Dans quelle mesure ce motu proprio pourrait-il répondre à des défis actuels, tels que le manque de prêtres dans certains diocèses, ou encore la difficulté d’accès à l’Eucharistie en cette période de pandémie?
Pour l’Eucharistie, on aura toujours besoin du prêtre qui fait en sorte que le pain et le vin deviennent vraiment le Corps du Christ. Cela, on ne peut pas y toucher. (…) Les ministères institués de lecteur ou d’acolyte sont des fonctions qui sont tout de même très liés à la liturgie. Pour l’acolyte c’est un peu plus large si l’on dit qu’il peut aussi porter la communion aux malades, etc., mais il n’est pas nécessaire d’être ministre institué pour le faire. Le document final, après le Synode sur l’Amazonie, évoquait aussi, par exemple, un ministère de femmes “leaders” de communauté. Apparemment, en Amazonie, il y a ce besoin-là. Il y aura aussi certainement d’autres pays intéressés par cette idée. Le Pape François n’en parle pas pour l’instant, mais ça peut être quelque chose à développer. Mais il faut bien réfléchir de quelle manière.
Comment va se passer la mise en œuvre de ce motu proprio dans les diocèses?
La seule chose que l’on sait, c’est que les conférences épiscopales devront formuler des critères, concernant notamment l’idonéité des personnes: il faut être apte à exercer le ministère en question, et il y aura sûrement des questions de formation, ou de formation permanente.

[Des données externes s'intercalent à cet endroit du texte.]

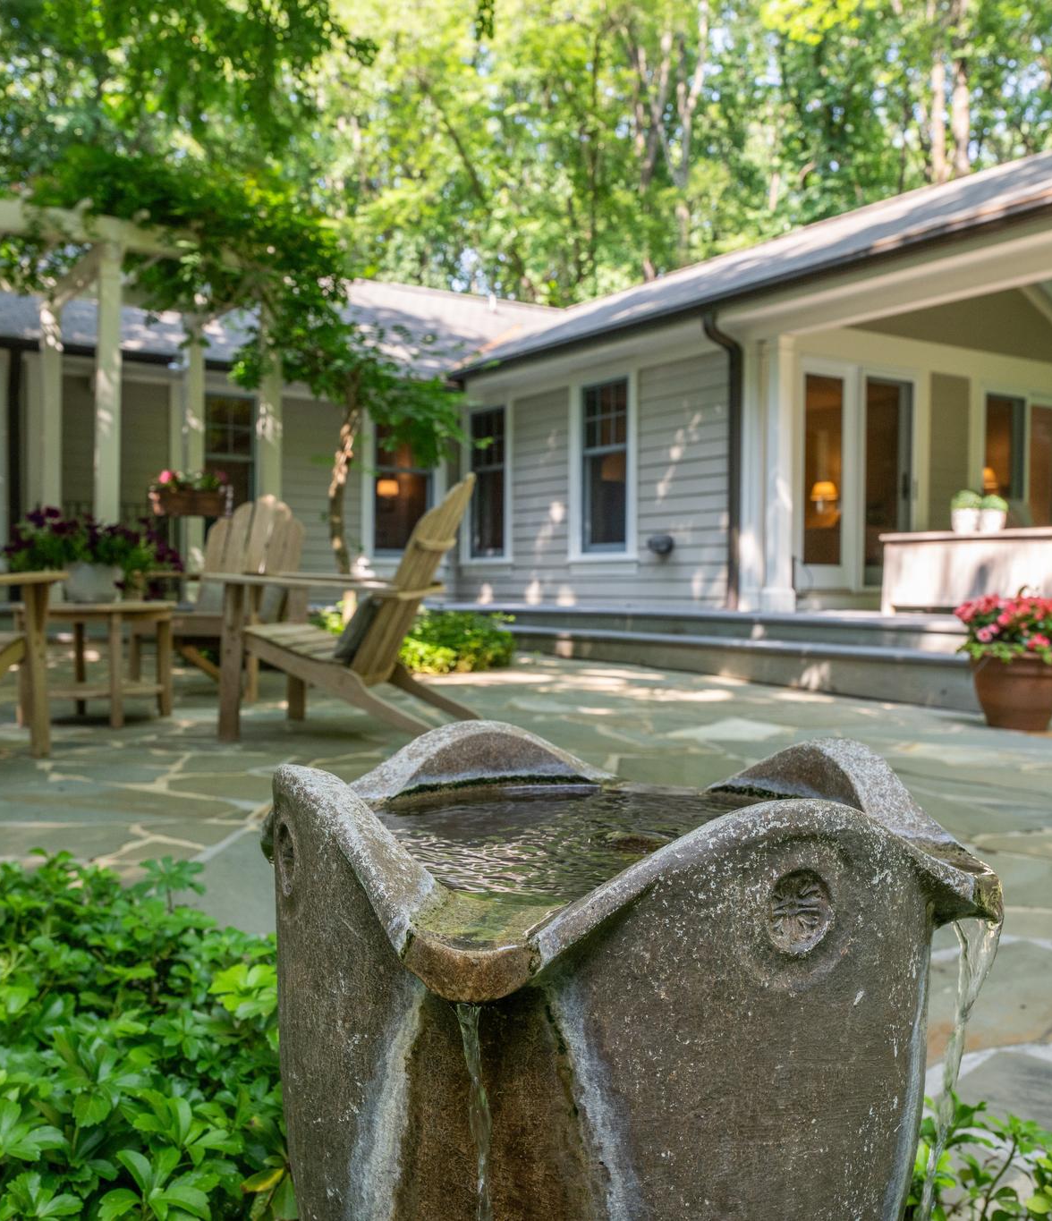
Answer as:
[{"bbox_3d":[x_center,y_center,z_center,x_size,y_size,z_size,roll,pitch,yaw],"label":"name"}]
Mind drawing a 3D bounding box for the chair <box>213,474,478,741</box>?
[{"bbox_3d":[-0.645,-0.022,4.676,0.943,0.998,0.710,1,1,13],"label":"chair"}]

Personnellement, je vois aussi un intérêt à avoir, au niveau des conférences épiscopales peut-être, des critères pour faire un discernement concernant l’opportunité d’avoir des ministères institués de ce genre – est-ce une vraie réponse à ses besoins? Ce n’est pas non plus une obligation. Chaque évêque diocésain est donc libre d’avoir ces ministères dans son diocèse, et je pense qu’on ne peut pas non plus les imposer aux paroisses. Dans ce sens, on peut aussi avoir là une diversification selon les endroits, selon les sensibilités, et il est important de maintenir cela. Parmi les questions ouvertes, je vois aussi celle de savoir comment on va gérer ce ministère si c’est à vie. La personne ne peut pas exiger d’exercer ce ministère dans sa propre paroisse, parce qu’on est au service de l’Église et donc au service du diocèse. Cela implique une certaine disponibilité pour aller là où il y a un besoin et là où l’évêque souhaite que la personne exerce ce ministère. [Et aussi,] qu’est-ce que cela implique lorsque la personne quitte le diocèse? Je pense que l’on peut faire une sorte de parallèle avec l’incardination des clercs. Ils sont incardinés, donc cela crée un lien juridique, avec des droits et des devoirs réciproques entre les clercs et le diocèse. Ce sera un peu pareil, je pense, pour les ministères institués. Ce n’est pas une incardination, mais cela crée quand même un lien plus fort entre le fidèle laïc qui reçoit ce ministère, et le diocèse où la personne va l’exercer.